だいたい、個別具体的な解を他に求めてしまう時点で、自分で工夫しようと思わなくなる。すでに存在する他人の考えた公式に乗っかろうとしている段階で、その人の思考、生活スタイルは変化を止めてしまいます。そうして、堂々巡りのループにハマってしまうんです。既存事例とか、他の人の考え方に倣うことを一概に否定するわけではありませんが、その上で「自分はどう考えるのか、どう動くのか」を意識することは絶対に必要だと思いますね。

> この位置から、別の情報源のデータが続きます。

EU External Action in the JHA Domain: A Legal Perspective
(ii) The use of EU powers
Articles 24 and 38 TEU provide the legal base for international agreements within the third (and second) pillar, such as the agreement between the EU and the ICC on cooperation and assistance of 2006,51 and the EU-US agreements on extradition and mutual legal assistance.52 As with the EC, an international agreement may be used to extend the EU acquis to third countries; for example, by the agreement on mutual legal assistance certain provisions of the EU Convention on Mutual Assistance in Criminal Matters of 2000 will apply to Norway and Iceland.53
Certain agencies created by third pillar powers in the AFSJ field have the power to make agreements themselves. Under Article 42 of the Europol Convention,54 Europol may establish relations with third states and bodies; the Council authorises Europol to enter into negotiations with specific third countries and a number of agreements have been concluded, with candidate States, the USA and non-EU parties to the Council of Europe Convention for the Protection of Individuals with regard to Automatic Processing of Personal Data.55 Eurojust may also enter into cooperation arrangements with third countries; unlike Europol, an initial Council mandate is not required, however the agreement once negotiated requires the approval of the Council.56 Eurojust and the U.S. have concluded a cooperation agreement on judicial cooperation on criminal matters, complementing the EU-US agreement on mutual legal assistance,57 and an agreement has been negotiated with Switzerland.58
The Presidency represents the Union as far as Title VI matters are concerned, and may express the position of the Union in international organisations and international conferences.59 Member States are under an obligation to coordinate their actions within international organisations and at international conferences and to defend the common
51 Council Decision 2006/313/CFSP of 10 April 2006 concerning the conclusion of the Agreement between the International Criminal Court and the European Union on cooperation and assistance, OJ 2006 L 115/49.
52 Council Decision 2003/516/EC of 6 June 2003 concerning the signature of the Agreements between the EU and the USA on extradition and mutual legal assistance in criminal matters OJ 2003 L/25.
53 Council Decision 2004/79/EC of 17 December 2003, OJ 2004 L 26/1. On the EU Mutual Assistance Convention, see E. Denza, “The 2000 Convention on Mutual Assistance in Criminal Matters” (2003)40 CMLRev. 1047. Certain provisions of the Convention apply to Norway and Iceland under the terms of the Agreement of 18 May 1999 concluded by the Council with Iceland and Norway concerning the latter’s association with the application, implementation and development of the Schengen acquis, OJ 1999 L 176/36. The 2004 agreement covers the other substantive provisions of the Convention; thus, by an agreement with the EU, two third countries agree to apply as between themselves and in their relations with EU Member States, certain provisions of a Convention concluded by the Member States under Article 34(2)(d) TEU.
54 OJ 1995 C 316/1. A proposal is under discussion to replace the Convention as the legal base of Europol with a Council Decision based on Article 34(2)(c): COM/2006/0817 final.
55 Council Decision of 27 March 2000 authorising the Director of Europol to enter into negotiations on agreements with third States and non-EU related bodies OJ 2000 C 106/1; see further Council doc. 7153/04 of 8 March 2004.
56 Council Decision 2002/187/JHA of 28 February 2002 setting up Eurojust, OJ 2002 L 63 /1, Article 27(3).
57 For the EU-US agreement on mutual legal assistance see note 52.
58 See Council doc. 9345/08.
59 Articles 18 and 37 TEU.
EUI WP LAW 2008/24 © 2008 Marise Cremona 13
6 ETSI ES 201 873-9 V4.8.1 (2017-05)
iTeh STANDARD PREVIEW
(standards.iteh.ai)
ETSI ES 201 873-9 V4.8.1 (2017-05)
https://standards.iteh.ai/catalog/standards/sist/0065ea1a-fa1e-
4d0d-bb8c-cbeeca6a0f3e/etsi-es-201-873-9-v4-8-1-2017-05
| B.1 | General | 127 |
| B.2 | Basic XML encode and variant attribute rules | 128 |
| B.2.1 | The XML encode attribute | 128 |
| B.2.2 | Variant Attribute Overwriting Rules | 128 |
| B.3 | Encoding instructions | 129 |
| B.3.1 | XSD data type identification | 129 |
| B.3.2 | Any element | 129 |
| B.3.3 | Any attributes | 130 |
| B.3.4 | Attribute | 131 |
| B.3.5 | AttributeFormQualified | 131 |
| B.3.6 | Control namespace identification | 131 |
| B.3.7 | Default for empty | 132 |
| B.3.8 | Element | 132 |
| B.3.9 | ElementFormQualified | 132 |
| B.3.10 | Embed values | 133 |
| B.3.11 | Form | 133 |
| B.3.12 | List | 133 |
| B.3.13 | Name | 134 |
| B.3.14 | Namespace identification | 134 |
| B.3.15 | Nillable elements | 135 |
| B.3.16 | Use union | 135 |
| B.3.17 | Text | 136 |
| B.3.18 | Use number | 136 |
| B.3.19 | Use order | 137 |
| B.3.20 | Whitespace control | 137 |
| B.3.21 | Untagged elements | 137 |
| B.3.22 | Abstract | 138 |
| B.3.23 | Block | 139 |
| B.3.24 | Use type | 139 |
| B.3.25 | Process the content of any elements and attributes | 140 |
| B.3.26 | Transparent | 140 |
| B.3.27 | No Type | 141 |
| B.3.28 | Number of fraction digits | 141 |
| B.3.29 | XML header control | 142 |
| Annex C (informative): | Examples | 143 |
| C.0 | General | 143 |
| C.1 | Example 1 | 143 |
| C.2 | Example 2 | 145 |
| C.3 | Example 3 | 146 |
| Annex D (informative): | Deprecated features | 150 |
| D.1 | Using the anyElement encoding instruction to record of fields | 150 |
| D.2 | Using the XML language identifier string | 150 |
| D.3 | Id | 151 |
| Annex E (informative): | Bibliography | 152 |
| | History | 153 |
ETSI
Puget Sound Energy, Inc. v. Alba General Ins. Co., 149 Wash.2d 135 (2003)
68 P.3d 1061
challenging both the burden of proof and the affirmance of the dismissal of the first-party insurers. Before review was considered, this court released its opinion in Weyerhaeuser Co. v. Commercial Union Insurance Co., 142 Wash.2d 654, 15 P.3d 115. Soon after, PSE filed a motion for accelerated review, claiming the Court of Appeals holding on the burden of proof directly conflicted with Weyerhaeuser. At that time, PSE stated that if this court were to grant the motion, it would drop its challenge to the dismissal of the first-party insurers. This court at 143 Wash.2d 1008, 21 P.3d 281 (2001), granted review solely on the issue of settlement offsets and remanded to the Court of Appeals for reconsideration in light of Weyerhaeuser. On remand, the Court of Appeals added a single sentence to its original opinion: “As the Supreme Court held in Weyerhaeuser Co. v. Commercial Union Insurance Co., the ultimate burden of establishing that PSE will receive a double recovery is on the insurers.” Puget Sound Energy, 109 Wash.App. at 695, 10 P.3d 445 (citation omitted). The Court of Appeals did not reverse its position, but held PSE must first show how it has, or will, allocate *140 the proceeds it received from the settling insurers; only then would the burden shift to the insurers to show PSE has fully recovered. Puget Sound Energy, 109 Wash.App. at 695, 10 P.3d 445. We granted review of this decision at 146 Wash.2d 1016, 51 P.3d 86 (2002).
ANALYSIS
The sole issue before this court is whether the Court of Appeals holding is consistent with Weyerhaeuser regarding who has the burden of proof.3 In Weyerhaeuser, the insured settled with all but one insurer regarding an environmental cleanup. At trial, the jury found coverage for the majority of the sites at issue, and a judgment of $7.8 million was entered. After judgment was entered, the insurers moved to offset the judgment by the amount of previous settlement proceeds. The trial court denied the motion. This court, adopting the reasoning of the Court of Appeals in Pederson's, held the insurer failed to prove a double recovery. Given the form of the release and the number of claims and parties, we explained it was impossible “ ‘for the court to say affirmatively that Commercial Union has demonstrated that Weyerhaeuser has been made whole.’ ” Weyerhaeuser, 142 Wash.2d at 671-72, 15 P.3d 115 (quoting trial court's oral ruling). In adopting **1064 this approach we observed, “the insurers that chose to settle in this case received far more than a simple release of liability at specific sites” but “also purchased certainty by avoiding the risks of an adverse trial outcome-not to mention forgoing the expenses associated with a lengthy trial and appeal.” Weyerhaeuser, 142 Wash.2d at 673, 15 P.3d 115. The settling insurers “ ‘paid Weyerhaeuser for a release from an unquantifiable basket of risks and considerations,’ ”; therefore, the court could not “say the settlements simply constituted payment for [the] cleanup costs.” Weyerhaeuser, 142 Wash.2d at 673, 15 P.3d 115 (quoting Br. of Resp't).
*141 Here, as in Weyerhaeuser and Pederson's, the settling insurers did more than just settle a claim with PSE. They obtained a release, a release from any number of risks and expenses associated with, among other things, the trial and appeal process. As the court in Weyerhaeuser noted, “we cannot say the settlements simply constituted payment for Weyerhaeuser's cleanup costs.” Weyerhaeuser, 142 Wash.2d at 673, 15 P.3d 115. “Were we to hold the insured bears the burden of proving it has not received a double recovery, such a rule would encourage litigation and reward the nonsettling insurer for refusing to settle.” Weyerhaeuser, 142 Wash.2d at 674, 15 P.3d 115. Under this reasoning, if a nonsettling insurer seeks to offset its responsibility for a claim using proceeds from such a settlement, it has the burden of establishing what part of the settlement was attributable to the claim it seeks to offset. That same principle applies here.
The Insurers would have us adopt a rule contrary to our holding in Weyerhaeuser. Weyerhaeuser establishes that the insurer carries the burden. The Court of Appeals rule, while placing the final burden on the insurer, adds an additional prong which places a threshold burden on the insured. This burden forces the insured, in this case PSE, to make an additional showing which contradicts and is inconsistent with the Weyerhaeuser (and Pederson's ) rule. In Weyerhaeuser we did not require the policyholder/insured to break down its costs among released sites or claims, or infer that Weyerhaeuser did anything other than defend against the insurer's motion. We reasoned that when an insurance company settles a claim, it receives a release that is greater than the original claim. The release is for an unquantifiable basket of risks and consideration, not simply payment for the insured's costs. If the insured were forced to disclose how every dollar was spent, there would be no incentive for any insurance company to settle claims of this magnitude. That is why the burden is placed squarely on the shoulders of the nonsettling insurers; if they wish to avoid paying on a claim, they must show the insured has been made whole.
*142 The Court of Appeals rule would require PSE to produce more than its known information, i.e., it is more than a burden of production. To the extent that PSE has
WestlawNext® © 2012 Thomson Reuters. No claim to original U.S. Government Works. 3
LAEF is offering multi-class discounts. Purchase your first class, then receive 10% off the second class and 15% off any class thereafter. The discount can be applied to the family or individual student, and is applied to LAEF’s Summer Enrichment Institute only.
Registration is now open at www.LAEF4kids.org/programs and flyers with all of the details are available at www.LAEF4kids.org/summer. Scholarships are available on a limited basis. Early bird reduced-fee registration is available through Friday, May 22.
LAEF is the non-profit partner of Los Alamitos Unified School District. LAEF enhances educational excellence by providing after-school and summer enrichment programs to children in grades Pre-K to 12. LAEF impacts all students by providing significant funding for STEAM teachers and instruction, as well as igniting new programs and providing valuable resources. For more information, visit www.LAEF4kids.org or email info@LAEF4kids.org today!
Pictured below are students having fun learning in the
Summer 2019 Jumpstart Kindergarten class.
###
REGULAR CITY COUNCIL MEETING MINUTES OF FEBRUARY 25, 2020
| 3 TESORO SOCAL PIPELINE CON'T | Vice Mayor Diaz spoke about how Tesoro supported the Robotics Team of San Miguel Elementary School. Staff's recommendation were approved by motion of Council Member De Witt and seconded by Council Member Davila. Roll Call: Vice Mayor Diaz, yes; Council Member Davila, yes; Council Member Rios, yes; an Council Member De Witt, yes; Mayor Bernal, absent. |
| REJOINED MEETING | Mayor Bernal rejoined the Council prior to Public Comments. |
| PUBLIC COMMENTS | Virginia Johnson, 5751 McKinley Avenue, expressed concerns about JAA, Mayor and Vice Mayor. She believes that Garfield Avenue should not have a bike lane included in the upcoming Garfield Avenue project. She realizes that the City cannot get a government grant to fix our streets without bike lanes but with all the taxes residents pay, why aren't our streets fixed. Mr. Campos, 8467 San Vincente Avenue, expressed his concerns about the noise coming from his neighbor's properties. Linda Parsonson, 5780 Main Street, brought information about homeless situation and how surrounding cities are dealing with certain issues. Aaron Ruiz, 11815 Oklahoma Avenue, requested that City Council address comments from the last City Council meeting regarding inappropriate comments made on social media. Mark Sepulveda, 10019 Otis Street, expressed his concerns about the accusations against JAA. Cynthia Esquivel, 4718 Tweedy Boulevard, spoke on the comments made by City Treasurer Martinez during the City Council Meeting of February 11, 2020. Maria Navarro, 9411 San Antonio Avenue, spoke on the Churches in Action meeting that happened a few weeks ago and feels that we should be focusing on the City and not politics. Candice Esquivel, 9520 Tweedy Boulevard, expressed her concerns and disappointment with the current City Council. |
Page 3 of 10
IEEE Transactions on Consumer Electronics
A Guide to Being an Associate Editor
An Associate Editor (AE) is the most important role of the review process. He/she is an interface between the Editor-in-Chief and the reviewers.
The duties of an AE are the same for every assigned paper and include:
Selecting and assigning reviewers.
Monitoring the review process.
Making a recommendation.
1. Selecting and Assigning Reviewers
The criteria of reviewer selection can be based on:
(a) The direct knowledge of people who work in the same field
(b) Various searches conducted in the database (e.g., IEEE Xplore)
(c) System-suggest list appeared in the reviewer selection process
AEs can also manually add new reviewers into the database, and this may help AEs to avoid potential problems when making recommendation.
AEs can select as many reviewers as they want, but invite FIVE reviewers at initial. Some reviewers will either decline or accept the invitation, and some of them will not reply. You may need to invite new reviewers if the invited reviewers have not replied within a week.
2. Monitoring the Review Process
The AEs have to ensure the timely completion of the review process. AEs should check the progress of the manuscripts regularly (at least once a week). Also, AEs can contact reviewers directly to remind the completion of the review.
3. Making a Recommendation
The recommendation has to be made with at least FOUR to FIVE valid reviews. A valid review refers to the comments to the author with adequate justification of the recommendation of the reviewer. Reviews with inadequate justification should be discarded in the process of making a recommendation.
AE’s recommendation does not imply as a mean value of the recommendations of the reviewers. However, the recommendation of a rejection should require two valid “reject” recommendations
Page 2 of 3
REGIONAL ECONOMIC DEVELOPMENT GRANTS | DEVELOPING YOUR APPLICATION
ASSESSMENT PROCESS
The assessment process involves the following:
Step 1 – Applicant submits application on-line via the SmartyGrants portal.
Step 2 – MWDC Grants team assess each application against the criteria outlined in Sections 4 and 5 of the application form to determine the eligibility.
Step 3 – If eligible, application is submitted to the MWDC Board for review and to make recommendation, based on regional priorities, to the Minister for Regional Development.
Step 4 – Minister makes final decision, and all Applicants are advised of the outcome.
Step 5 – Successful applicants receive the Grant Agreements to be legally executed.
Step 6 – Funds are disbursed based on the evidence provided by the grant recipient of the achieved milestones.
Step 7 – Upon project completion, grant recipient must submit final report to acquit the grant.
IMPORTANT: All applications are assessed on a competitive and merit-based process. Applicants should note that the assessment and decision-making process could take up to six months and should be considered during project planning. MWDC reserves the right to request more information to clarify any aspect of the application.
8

たとえばパソコンの前で、パワーポイントの画面をにらみながらウンウン唸っていても何も出てこないものです。動けない人は往々にして、キレイに仕事をしようとしすぎている。やり方にこだわったり、見栄えや格好ばかりに意識が向いてしまっている。そうではなくて、紙とペンで、とにかく思い付いたことを箇条書きにして、ボンヤリとした概念を図にしてみる。泥臭くても汚くても稚拙でもいいから、愚直に自分の手を動かしてアウトプットしてみる……そういう試みが軽視されている気がしてなりません。
●経験を蓄積する
ーー「わからなくてもいいから、とにかく動く」という処世術、ということでしょうか?
石黒 ええ。僕は、仕事って「経験則」が非常に大事だと考えています。失敗したり、困ったり、窮地をくぐり抜けてきた経験の蓄積。そこから生み出される、自分なりの公式……それが経験則。いわゆる“優秀な人”って、とにかく自分で能動的に動いて、自分なりの経験則をたくさん持っている。30年の仕事で出会った人たちから、そういう肌身感覚はあります。